__What the task asks__.
Pictures should be excluded; otherwise, copy every entry exactly.
────
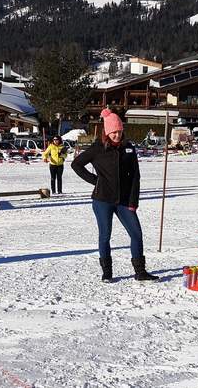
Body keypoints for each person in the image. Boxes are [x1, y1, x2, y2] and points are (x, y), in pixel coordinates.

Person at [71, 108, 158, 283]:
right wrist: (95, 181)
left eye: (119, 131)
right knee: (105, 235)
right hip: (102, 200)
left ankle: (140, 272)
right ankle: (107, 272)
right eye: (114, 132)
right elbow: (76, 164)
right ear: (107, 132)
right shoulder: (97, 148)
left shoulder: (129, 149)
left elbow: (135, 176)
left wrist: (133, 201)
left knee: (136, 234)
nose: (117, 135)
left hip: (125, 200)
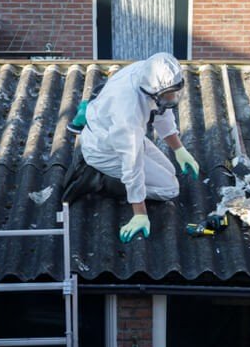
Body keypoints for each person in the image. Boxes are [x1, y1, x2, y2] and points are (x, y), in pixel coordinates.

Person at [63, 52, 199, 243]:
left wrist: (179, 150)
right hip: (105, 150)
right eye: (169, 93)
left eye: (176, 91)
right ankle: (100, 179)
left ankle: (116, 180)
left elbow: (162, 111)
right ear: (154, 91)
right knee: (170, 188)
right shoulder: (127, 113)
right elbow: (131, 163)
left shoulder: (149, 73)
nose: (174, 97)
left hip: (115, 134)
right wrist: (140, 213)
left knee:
────
__Exercise solution__.
Body keypoints for each person in the image. Boxes are [x1, y1, x2, y2] and points are (x, y), in pixel coordinates.

Person at [71, 108, 158, 283]:
right wrist: (95, 181)
left eye: (119, 131)
right knee: (105, 235)
right hip: (102, 200)
left ankle: (140, 272)
right ankle: (107, 272)
right eye: (114, 132)
right elbow: (76, 164)
right ear: (107, 132)
right shoulder: (97, 148)
left shoulder: (129, 149)
left elbow: (135, 176)
left wrist: (133, 201)
left knee: (136, 234)
nose: (117, 135)
left hip: (125, 200)
Body keypoints for each person in the image. Boxes are [x1, y1, x2, y2] and points are (x, y), in pixel coordinates.

Person at [63, 52, 199, 243]:
left wrist: (179, 150)
right hip: (105, 150)
right eye: (169, 93)
left eye: (176, 91)
right ankle: (100, 179)
left ankle: (116, 180)
left elbow: (162, 111)
right ear: (154, 91)
right knee: (170, 188)
right shoulder: (127, 113)
right elbow: (131, 163)
left shoulder: (149, 73)
nose: (174, 97)
left hip: (115, 134)
right wrist: (140, 213)
left knee:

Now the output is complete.